Thermal degradation of TiN and TiAlN coatings during rapid laser treatment

Abstract

In this research, a fundamental study was conducted on damage behavior of cathodic arc evaporated TiN and Ti 0.44 Al 0.56 N coatings, in terms of oxidation and cracking/spallation, when they were exposed to single-pulse laser treatment in a temperature range of 1200–2100 °C. Moreover, a multiple-pulse laser treatment was designed to apply thermo-mechanical loads on the coatings in order to evaluate their thermal degradation during rapid heating/cooling cycles between 200 and 1200 °C. Single-pulse treatment of TiN up to 1500 °C led to the intercolumnar cracking and formation of ultrafine TiO grains. An increase in temperature up to 2100 °C resulted in a notable bulging of the surface, and formation of TiO 2 of various morphologies such as grainy structure, dense molten and re-solidified structure, droplets from melt expulsion and, more interestingly, nanofibers. Multiple-pulse treatment of TiN was accompanied by a severe cracking and spallation , which divided the surface into two layers: a heavily cracked top layer composed of dense TiO 2 grains, and a bottom layer having porous TiO 2 grains indicating incomplete oxidation. Conversely, Ti 0.44 Al 0.56 N did not show any visible cracking and oxidation after single-pulse treatment.
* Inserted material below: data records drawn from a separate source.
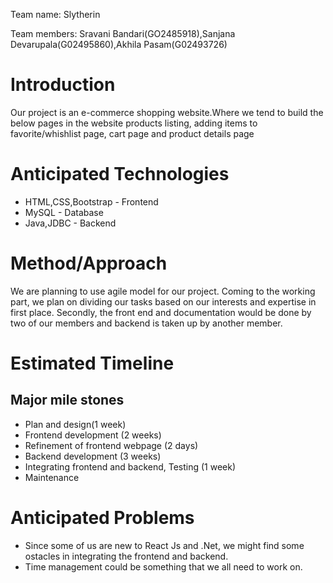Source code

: Team name: Slytherin

Team members: Sravani Bandari(GO2485918),Sanjana Devarupala(G02495860),Akhila Pasam(G02493726)

# Introduction

Our project is an e-commerce shopping website.Where we tend to build the below pages in the website products listing, adding items to favorite/whishlist page, cart page and product details page

# Anticipated Technologies

- HTML,CSS,Bootstrap - Frontend 
- MySQL - Database 
- Java,JDBC - Backend

# Method/Approach
We are planning to use agile model for our project.
Coming to the working part, we plan on dividing our tasks based on our interests and expertise in first place.
Secondly, the front end and documentation would be done by two of our members and backend is taken up by another member.


# Estimated Timeline
 ## Major mile stones
- Plan and design(1 week)
- Frontend development (2 weeks)
- Refinement of frontend webpage (2 days)
- Backend development (3 weeks)
- Integrating frontend and backend, Testing (1 week)
- Maintenance


# Anticipated Problems

- Since some of us are new to React Js and .Net, we might find some ostacles in integrating the frontend and backend.
- Time management could be something that we all need to work on.
 

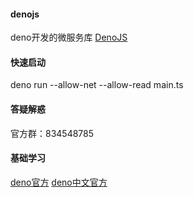 #### denojs
deno开发的微服务库
[DenoJS](https://areadeno.github.io/denojs/ "DenoJS") 

#### 快速启动
deno run   --allow-net --allow-read main.ts

#### 答疑解惑
官方群：834548785

#### 基础学习
[deno官方](https://deno.land/ "Deno") 
[deno中文官方](https://denocn.org/ "Denocn") 


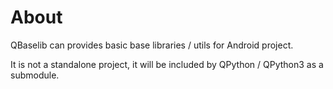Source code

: # About
QBaselib can provides basic base libraries / utils for Android project.

It is not a standalone project, it will be included by QPython / QPython3 as a submodule.
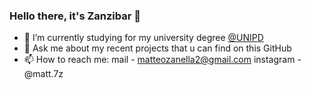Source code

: ### Hello there, it's Zanzibar 👋


- 🔭 I’m currently studying for my university degree <a href="https://www.unipd.it/">@UNIPD</a>
- 💬 Ask me about my recent projects that u can find on this GitHub
- 📫 How to reach me:
          mail - matteozanella2@gmail.com
          instagram - @matt.7z
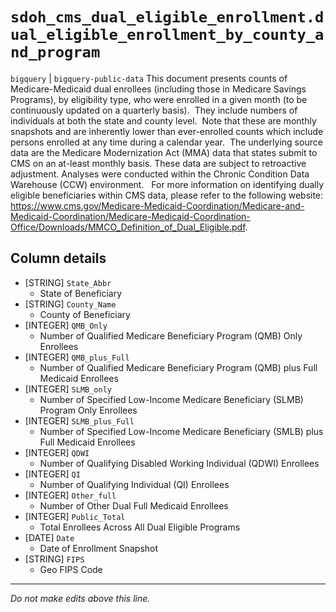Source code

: # `sdoh_cms_dual_eligible_enrollment.dual_eligible_enrollment_by_county_and_program`
`bigquery` | `bigquery-public-data`
This document presents counts of Medicare-Medicaid dual enrollees (including those in Medicare Savings Programs), by eligibility type, who were enrolled in a given month (to be continuously updated on a quarterly basis).  They include numbers of individuals at both the state and county level.   Note that these are monthly snapshots and are inherently lower than ever-enrolled counts which include persons enrolled at any time during a calendar year.  The underlying source data are the Medicare Modernization Act (MMA) data that states submit to CMS on an at-least monthly basis. These data are subject to retroactive adjustment.  Analyses were conducted within the Chronic Condition Data Warehouse (CCW) environment.   For more information on identifying dually eligible beneficiaries within CMS data, please refer to the following website: https://www.cms.gov/Medicare-Medicaid-Coordination/Medicare-and-Medicaid-Coordination/Medicare-Medicaid-Coordination-Office/Downloads/MMCO_Definition_of_Dual_Eligible.pdf.

## Column details
* [STRING]    `State_Abbr`
  - State of Beneficiary
* [STRING]    `County_Name`
  - County of Beneficiary
* [INTEGER]   `QMB_Only`
  - Number of Qualified Medicare Beneficiary Program (QMB) Only Enrollees
* [INTEGER]   `QMB_plus_Full`
  - Number of Qualified Medicare Beneficiary Program (QMB) plus Full Medicaid Enrollees
* [INTEGER]   `SLMB_only`
  - Number of Specified Low-Income Medicare Beneficiary (SLMB) Program Only Enrollees
* [INTEGER]   `SLMB_plus_Full`
  - Number of Specified Low-Income Medicare Beneficiary (SMLB) plus Full Medicaid Enrollees
* [INTEGER]   `QDWI`
  - Number of Qualifying Disabled Working Individual (QDWI) Enrollees
* [INTEGER]   `QI`
  - Number of Qualifying Individual (QI) Enrollees
* [INTEGER]   `Other_full`
  - Number of Other Dual Full Medicaid Enrollees
* [INTEGER]   `Public_Total`
  - Total Enrollees Across All Dual Eligible Programs
* [DATE]      `Date`
  - Date of Enrollment Snapshot
* [STRING]    `FIPS`
  - Geo FIPS Code

-------------------------------------------------------------------------------
*Do not make edits above this line.*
Multiple-pulse treatment did not also yield cracking and spallation for Ti 0.44 Al 0.56 N, and its ablated region consisted of TiO 2 grains combined with thin Al 2 O 3 platelets . An excellent combination of properties including higher oxidation resistance and greater fracture toughness at high temperatures led to a higher thermal damage resistance for Ti 0.44 Al 0.56 N coating compared to TiN when undergoing single- and multiple-pulse laser treatments. • TiN coating suffered from severe oxidation and cracking during the laser treatments. • Single pulse laser of TiN at ≤1500 °C led to the ultrafine TiO grains formation. • Single pulse at ≥1800 °C and multiple pulse laser of TiN formed TiO 2 and microcracks. • TiAlN exhibited a superior thermal damage resistance than TiN upon laser treatments. • Higher crack resistance of TiAlN is due to greater oxidation resistance and K IC .